The answer must be every line below that holds the word "down".

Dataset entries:
----------------

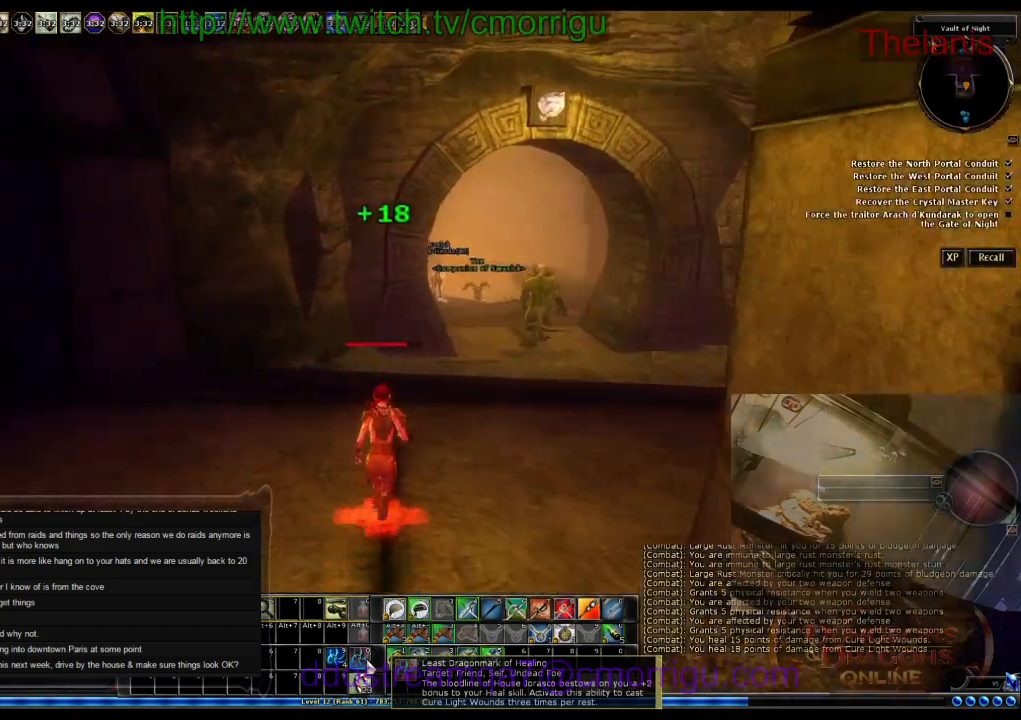
{"keys": ["d", "w"], "events": [[466, "d", "down"]]}
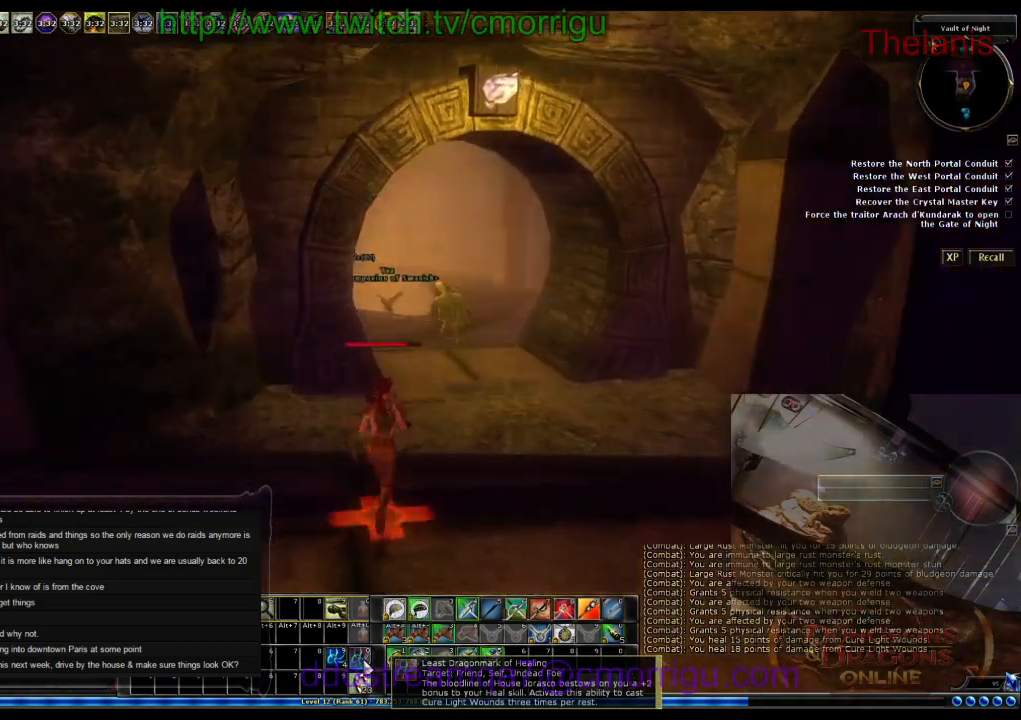
{"keys": ["w"], "events": [[66, "d", "up"]]}
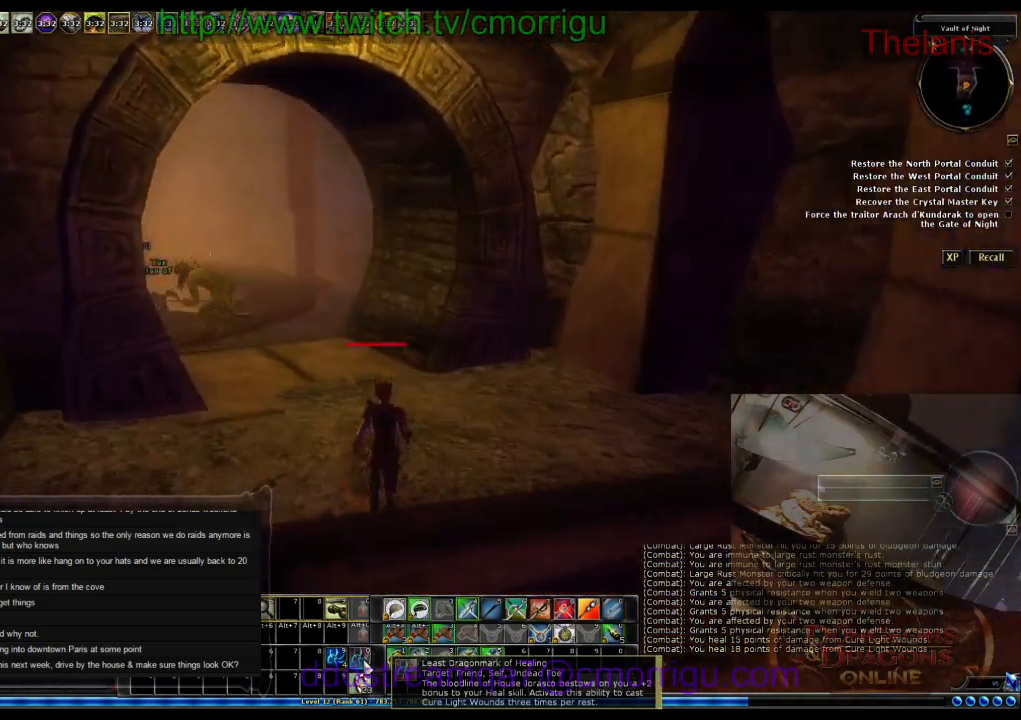
{"keys": ["w"], "events": []}
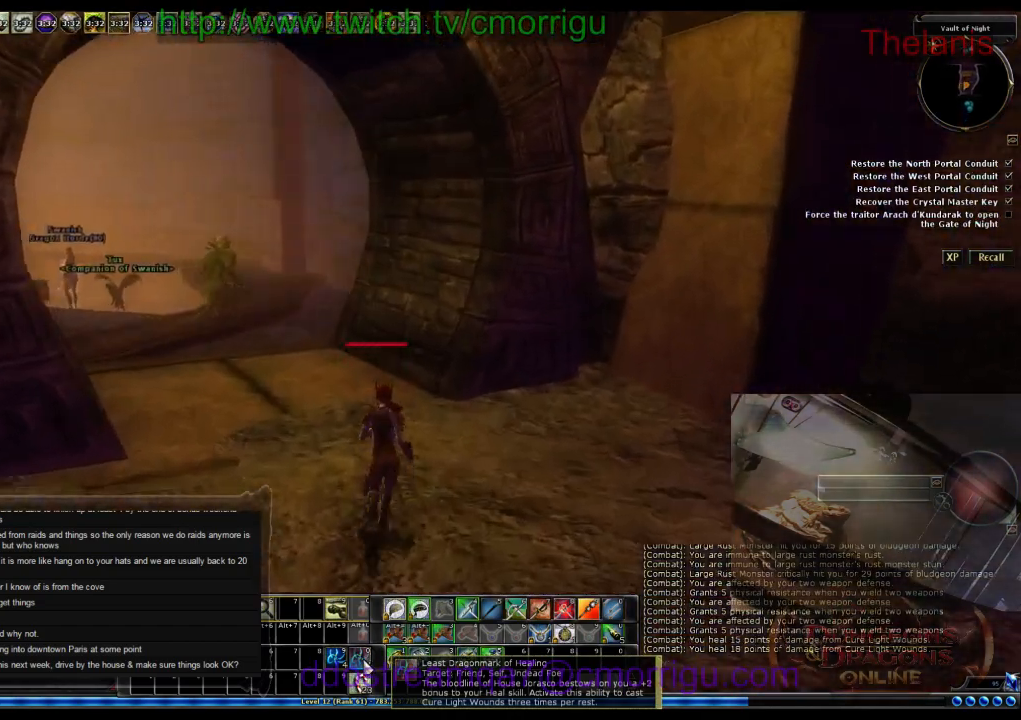
{"keys": ["a", "w"], "events": [[266, "a", "down"]]}
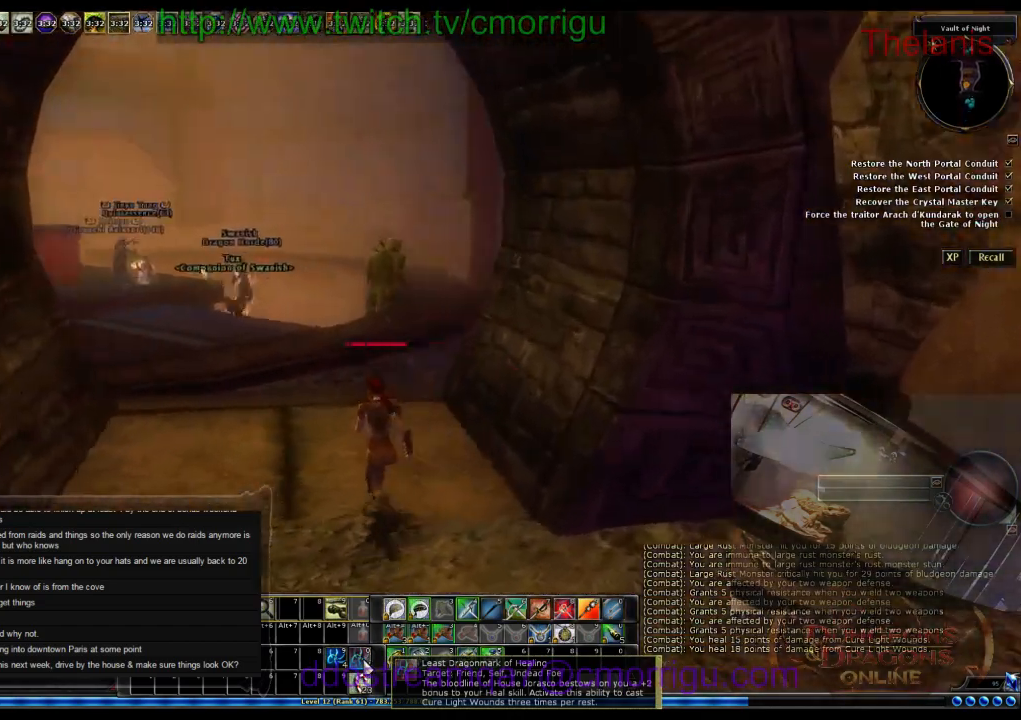
{"keys": ["w"], "events": [[66, "a", "up"]]}
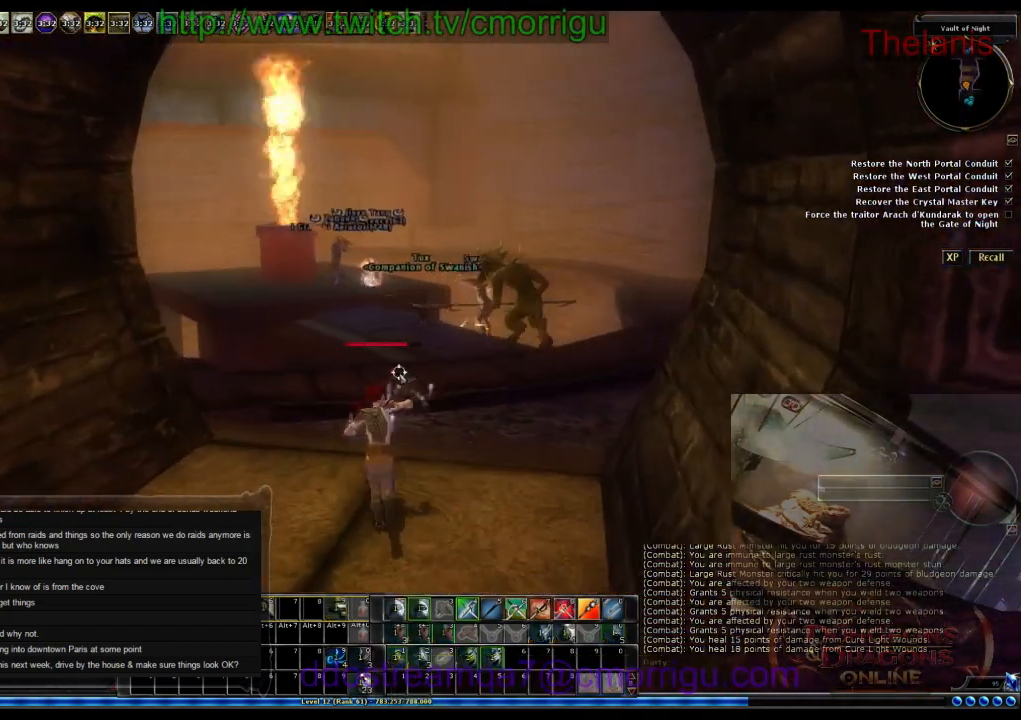
{"keys": ["w"], "events": []}
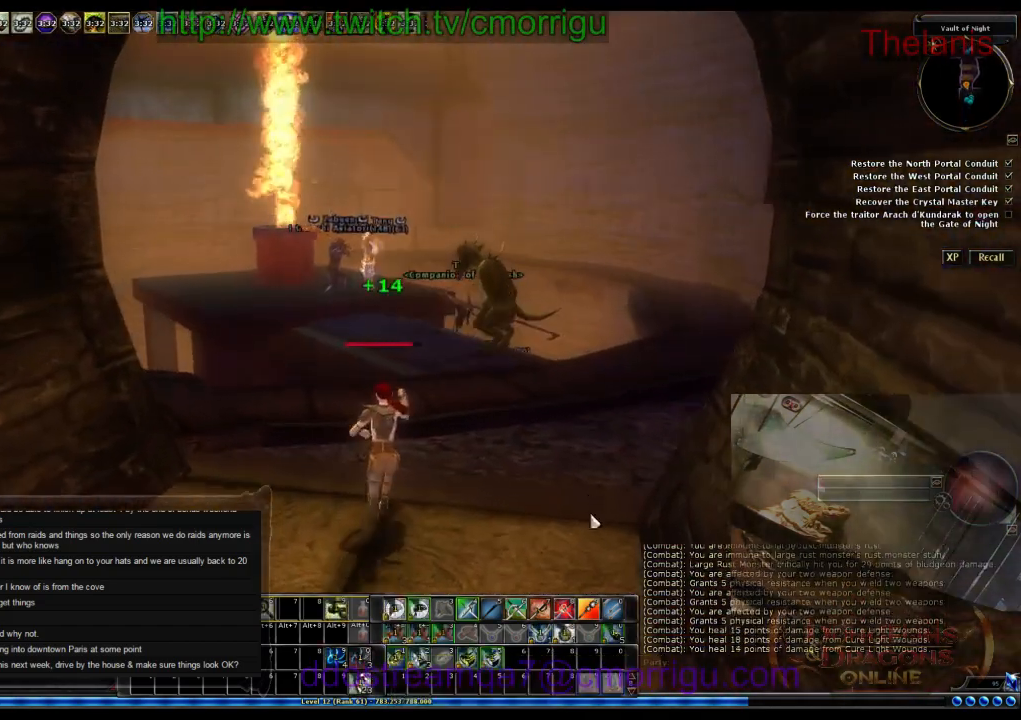
{"keys": ["w"], "events": []}
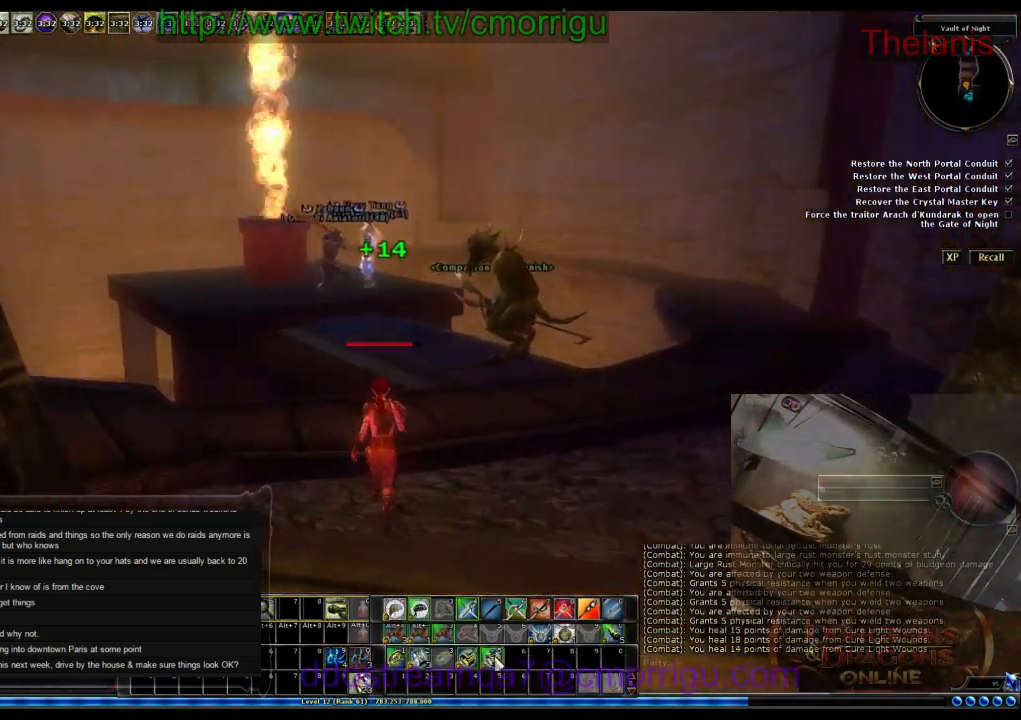
{"keys": ["w"], "events": [[100, "a", "down"], [200, "a", "up"]]}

----------------

## TASK OUTPUT
{"keys": ["d", "w"], "events": [[466, "d", "down"]]}
{"keys": ["a", "w"], "events": [[266, "a", "down"]]}
{"keys": ["w"], "events": [[100, "a", "down"], [200, "a", "up"]]}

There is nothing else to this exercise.